Tauranga Mayor Stuart Crosby is looking for a new car to replace his Honda Accord after electing to pay for his own vehicle to offset his accepted $4300 pay rise.
Stuart says the decision to pay for his own car will save the council between $10,000 to $15,000 a year.
It was part of the salary issue decided upon by city councillors at Monday’s council meeting.
Stuart is now looking for a replacement for the mayoral Honda, which has 100,000km on the clock and is due for replacement under council policy.
The current cost of providing a mayoral vehicle is about $43,000, excluding GST. The annual running cost for the 2011/12 financial year was $17,915, which included $6780 for depreciation and $4780 Fringe Benefit Tax.
“I’m just going to buy my own little one,” says Stuart.
As yet he has no idea what he will be buying.
“That’s something I will have to discuss with my wife.”
Stuart has a policy of accepting one pay increase during a council term and turning one down.
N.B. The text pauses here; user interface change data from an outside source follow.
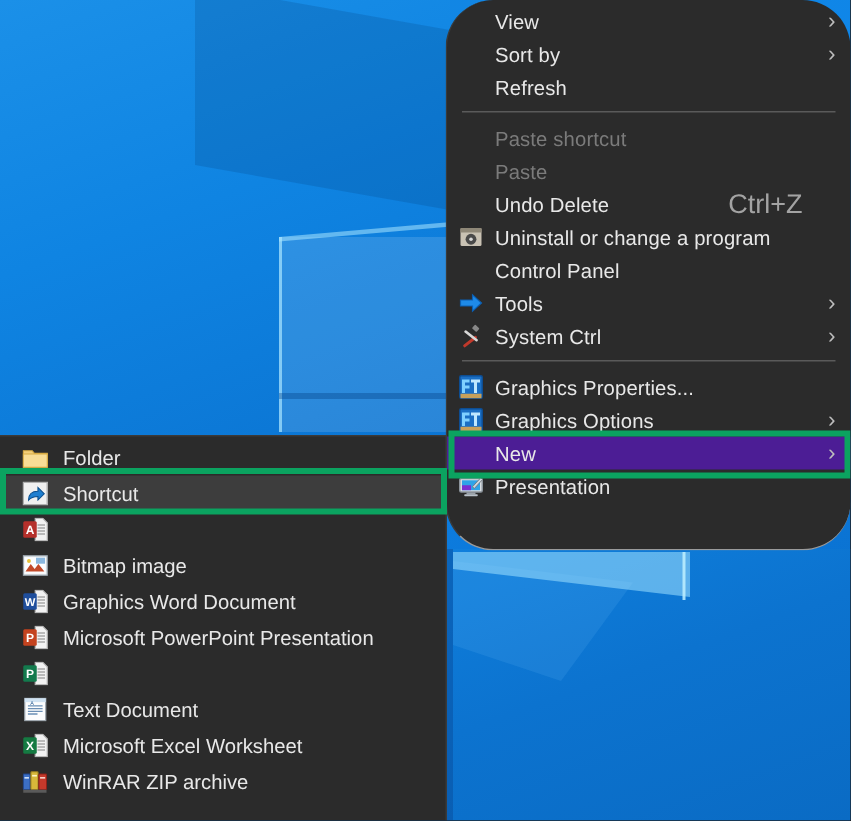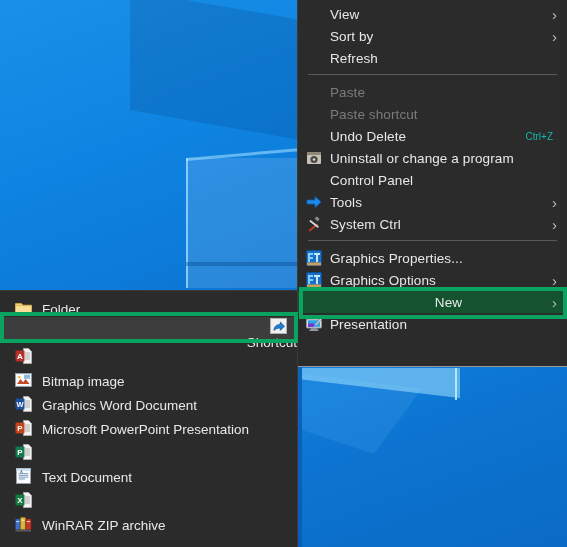--- a/index.html
+++ b/index.html
@@ -99,6 +99,7 @@
     color: #e8e8e8;
     font-size: 13.5px;
     padding-top: 3px;
+    border-radius: 32px;
   }
   .ctx-item {
     position: relative;

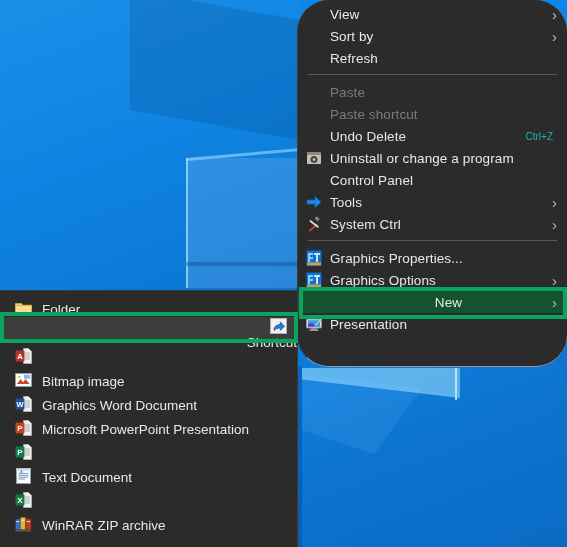--- a/index.html
+++ b/index.html
@@ -219,11 +219,11 @@
       <div class="ctx-sep"></div>
       <div class="ctx-item disabled">
         <span class="ic"></span>
+        <span class="lbl">Paste shortcut</span>
+      </div>
+      <div class="ctx-item disabled">
+        <span class="ic"></span>
         <span class="lbl">Paste</span>
-      </div>
-      <div class="ctx-item disabled">
-        <span class="ic"></span>
-        <span class="lbl">Paste shortcut</span>
       </div>
       <div class="ctx-item">
         <span class="ic"></span>

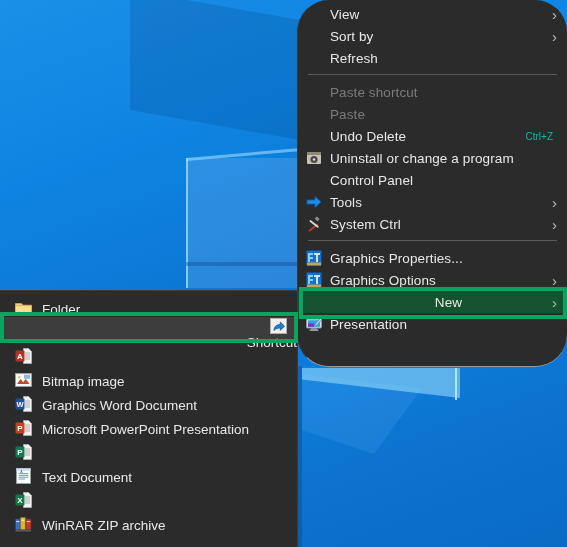--- a/index.html
+++ b/index.html
@@ -120,9 +120,9 @@
     letter-spacing: 0.1px;
   }
   .ctx-item .accel {
-    color: #14b8a6;
-    font-size: 10px;
-    padding-right: 14px;
+    color: #a3a3a3;
+    font-size: 18px;
+    padding-right: 32px;
   }
   .ctx-item .chev {
     position: absolute;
His salary will now be $136,700.
“The car itself was coming up for renewal so I thought now was the time to accept it,” says Stuart.
The cost of the mayoral car came out of his salary.
By providing his own vehicle and paying mileage, Stuart’s vehicle costs to the council are expected to be reduced to about $3,500 a year.
Tauranga City Councillors are paid out of a $758,828 pool, which remains the same as last year.
Under that structure deputy mayor David Stewart’s salary is $84,232.66, a single committee chairman receives $81,226.15 and eight councillors are paid $74,171.15.
The Remuneration Authority sets councillor and mayoral salaries by determining points based on the territorial authorities’ Population, Expenses, and Assets.
The result was then increased by 1.5 per cent by the Remuneration Authority to reflect general wage growth and adverse economic conditions.
This is done because the Remuneration Authority has not yet determined its pay line for 2012 and cannot do so until July/August.
Tauranga City Council hires cars for special occasions.